Three safety features that every car buyer should get are electronic stability control, side-curtain air bags, and antilock brakes. But many models are offering lots of other safety features, too. ShopSmart's Jody Rohlena discusses five lifesaving extras you'll want to have in your new car.
A lane-departure warning system can give you an audible and visual alert if it senses your car is drifting from its lane without a turn signal on. A blind-spot warning system lets you know that a car that might be hidden is close to yours in the next lane. Both systems are currently available mostly on higher-end cars. And as often with good safety features, it can take a while for such innovations to trickle down to lower-prices models.
In many vehicles it's hard to see what's behind the car (lamp-posts, pets, kids) when you're backing up. Many models now have back-up cameras that show the area on an in-cabin screen. Some systems go even further; some Infinitis provide a 360-degree bird's-eye view of the entire area about the car. Chrysler and Ford offer systems that use radar to detect cross traffic, handy when you're backing onto a busy road or out of a parking space.
If you're injured in an accident, every second counts. Many vehicles now have systems that can automatically call for help when a car's air bags are deployed and get emergency assistance on the way, even if the driver is unconscious.
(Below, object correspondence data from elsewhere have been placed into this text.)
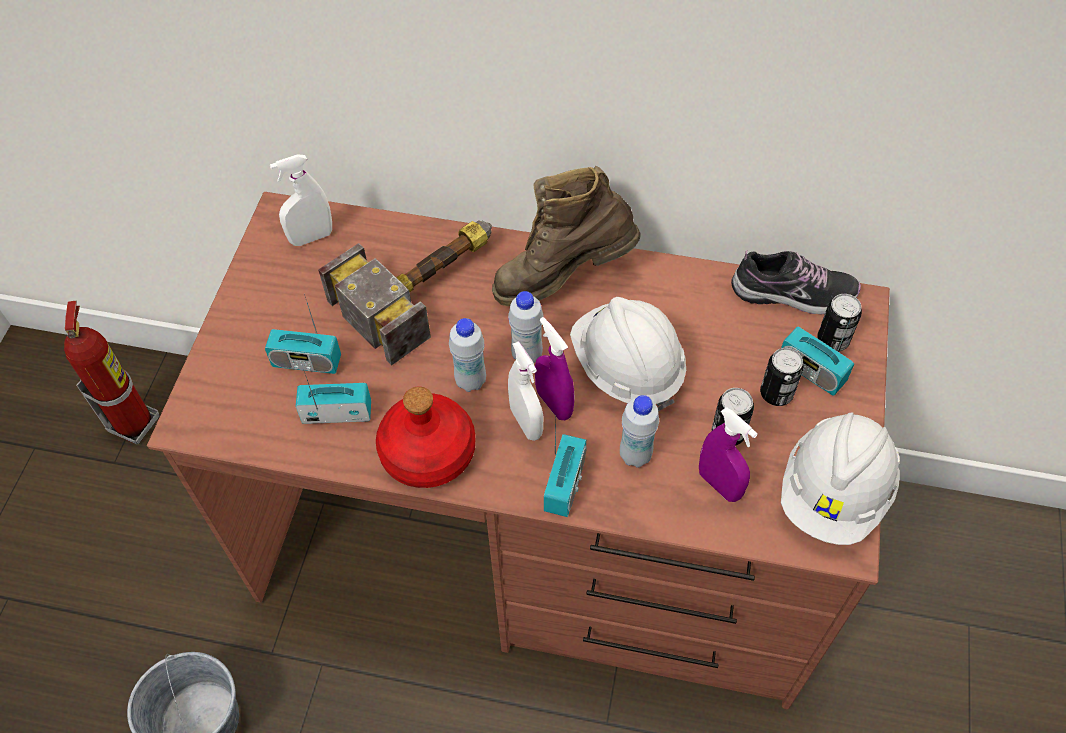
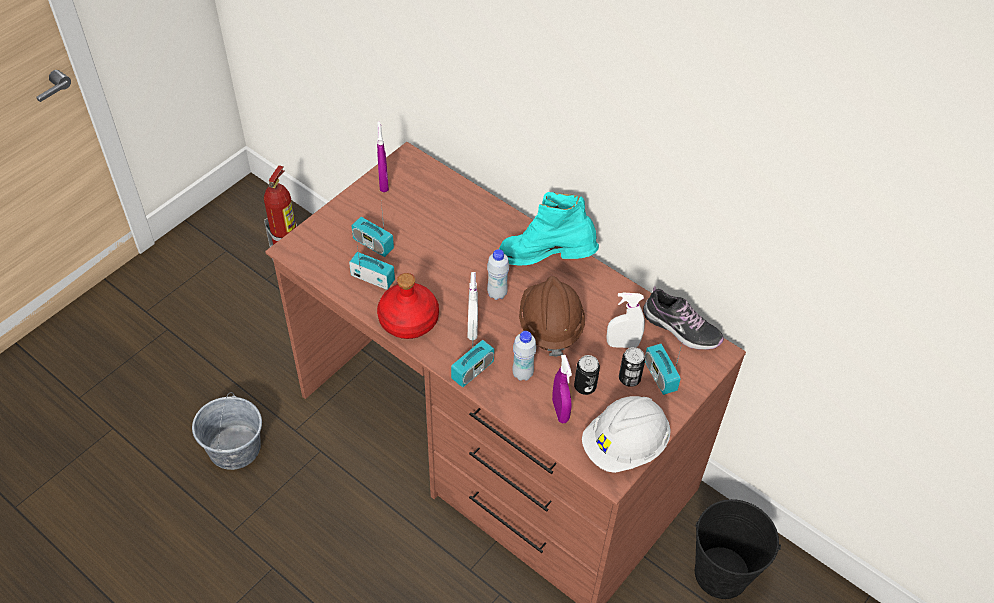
camera: 25 degrees right, 5 degrees down
white spray bottle [270,155,332,246] -> white spray bottle moved to [607,293,645,348]
hammer [318,220,492,365] -> none
white bottle [449,318,486,392] -> none
brown boot [492,166,641,307] -> turquoise boot [499,192,599,265]
purple spray bottle [535,317,574,420] -> purple spray bottle moved to [377,121,389,192]
white hard hat [570,297,686,411] -> brown hard hat [519,276,585,357]
can [817,294,862,352] -> none
none -> black bucket [695,499,781,599]

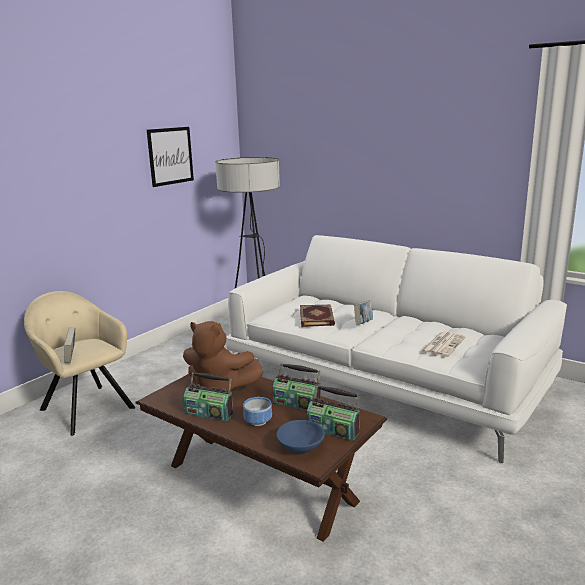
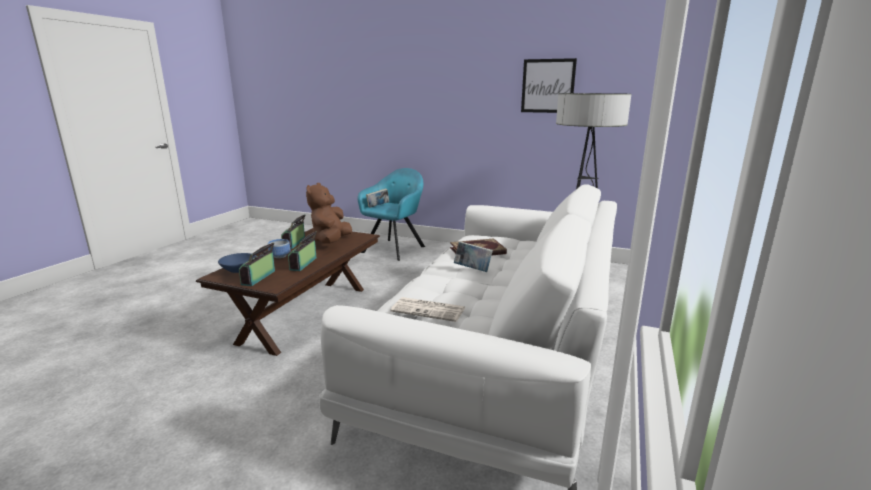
camera: 75 degrees right, 0 degrees up
beige armchair [24,291,135,436] -> turquoise armchair [357,168,425,261]

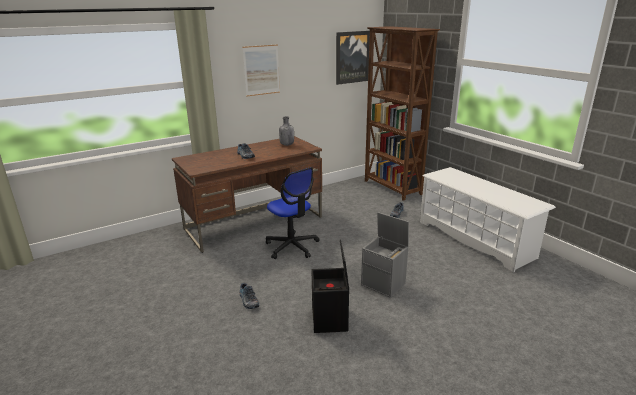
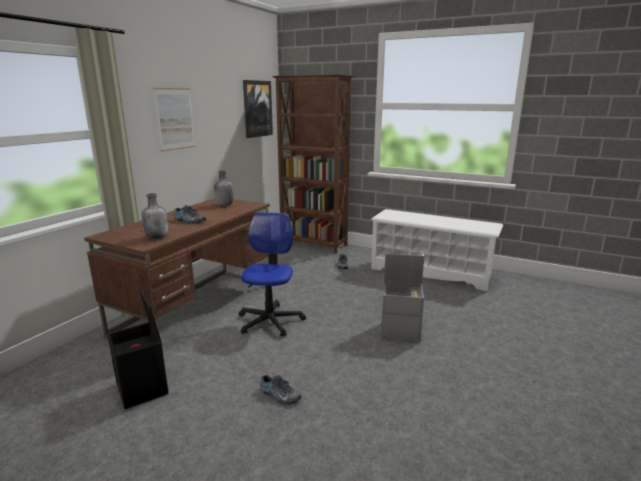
camera: 30 degrees left, 5 degrees down
office chair [266,167,320,259] -> office chair turned 105 degrees counterclockwise [239,212,306,337]
black storage box [311,240,349,333] -> black storage box moved to [107,289,169,409]
none -> grey bottle [141,193,168,239]

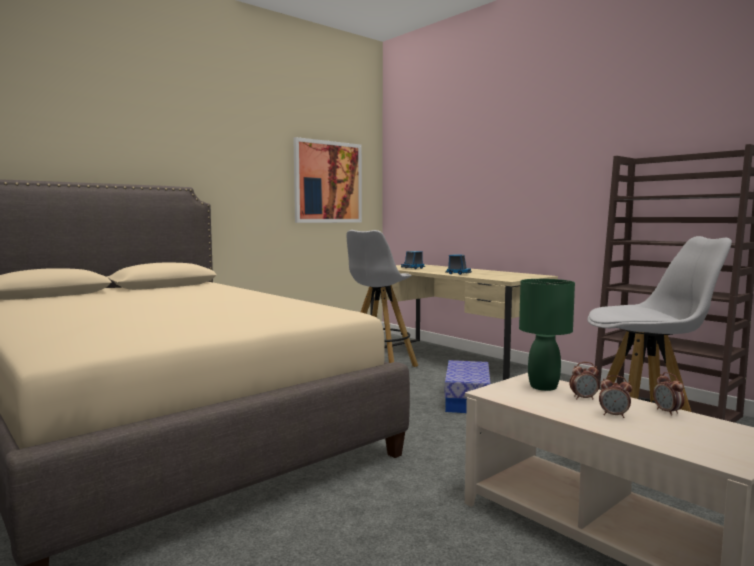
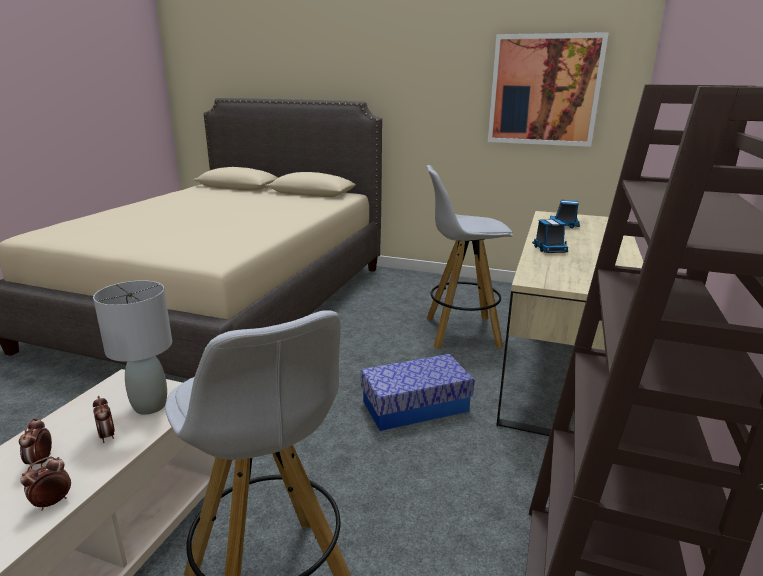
camera: 60 degrees right, 15 degrees up
green table lamp [519,279,575,391] -> grey table lamp [93,280,172,415]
GM's OnStar, Mercedes-Benz's mbrace, and similar systems use built-in technology to notify a 24-hour call center. Most charge a fee, although some offer an initial free trial period.
A new Volvo system uses cameras to detect pedestrians in front of the car and judges whether the car is slowing down quickly enough to avoid hitting them. If it isn't, the system automatically applies the brakes and, if the car is going less than 22mph, can even bring it to a full stop.
Safety belts can save lives, but they can also cause injuries. The redesigned 2011 Ford Explorer offers rear-seat passengers safety belts that inflate, like mini air bags, in a front or side crash. Ford says the belts provide head and neck support, spread the impact over a wider area, and are compatible with child seats.